More than a decade ago I was working on my Bachelor of Social Work. During that time I had the privilege of being mentored during my first practicum by an amazing woman. Not only was she one of the most compassionate, accepting woman I have run across in my years in a profession full of compassionate accepting people, she was also a self described Buddhist Witch.
I still am not entirely clear what that means. I have a hard time getting my head around it but I was, and continue to be, fascinated by it. She told me that her Buddhist practice was about centering herself and working towards enlightenment. She modestly believed that she had a long way to go on both fronts. Her Wiccan practice was about honouring the earth, and celebrating the power within nature and the power within us all. These are lessons I believe are good for all of us regardless of how we practice our faith.
I like to consider myself a realist. I am not pessimistic about the world. I don’t believe the world is out to get me, that evil surrounds us or that the life is about putting in time until we die. I think we can be so much more than that. I believe in the power of choice and of humanity.
I also am not an optimist. I don’t think you can do the work I do and believe wholeheartedly that everything will always work out. Sometimes bad things happen to good people. Sometimes no matter how hard you work, how much you love and how you hard you try things can fall apart. I believe that you can’t control life but can chose how you will react to it.
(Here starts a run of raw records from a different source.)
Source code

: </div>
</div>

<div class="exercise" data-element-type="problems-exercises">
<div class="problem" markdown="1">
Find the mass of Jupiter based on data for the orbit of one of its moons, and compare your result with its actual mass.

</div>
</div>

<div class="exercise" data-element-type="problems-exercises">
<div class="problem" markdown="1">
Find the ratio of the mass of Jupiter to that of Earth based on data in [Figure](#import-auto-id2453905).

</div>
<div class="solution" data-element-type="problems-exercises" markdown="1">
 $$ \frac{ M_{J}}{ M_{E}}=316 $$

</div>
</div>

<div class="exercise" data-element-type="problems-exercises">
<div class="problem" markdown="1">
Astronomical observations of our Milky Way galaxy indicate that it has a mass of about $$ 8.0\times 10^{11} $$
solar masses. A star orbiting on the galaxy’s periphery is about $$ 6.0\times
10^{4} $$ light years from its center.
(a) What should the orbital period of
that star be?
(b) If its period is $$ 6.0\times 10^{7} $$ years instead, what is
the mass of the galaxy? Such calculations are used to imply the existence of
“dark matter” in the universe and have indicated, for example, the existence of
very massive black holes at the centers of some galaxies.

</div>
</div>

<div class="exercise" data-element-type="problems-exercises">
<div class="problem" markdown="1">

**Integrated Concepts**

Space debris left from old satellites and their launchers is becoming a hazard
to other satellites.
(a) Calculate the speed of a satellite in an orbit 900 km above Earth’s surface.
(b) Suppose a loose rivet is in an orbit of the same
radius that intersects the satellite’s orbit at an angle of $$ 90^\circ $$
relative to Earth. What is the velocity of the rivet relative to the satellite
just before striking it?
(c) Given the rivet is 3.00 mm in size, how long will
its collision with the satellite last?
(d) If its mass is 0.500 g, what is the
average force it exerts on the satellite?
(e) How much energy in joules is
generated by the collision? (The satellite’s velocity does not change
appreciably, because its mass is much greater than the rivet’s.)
For me, winter solstice is a metaphor for my view of the world. There is a realistic tone to it. It is the darkest and longest night. It signals the beginning of the coldest season of the year. That is terrifying given how cold Fall has already been. It also symbolizes change. The sun will begin its return tomorrow. Slowly the shear power of its heat will start to warm the earth and begin to provide for us again. Longer days are coming, slowly but undeniably. For me it is a night of hope. This is reason to celebrate.
So at Winter Solstice I celebrate quietly. Every year I mark the day in my mind with the knowledge that no matter how cold the winter will get that eventually it will pass. All I have to do is wait. I can’t fight it, or avoid it forever so I might as well embrace what the winter has to offer. Like life, the winter will eventually change for the better or worse.
Today and tonight I will often find myself imagining a Buddhist witch dancing under the moon. It always makes me smile.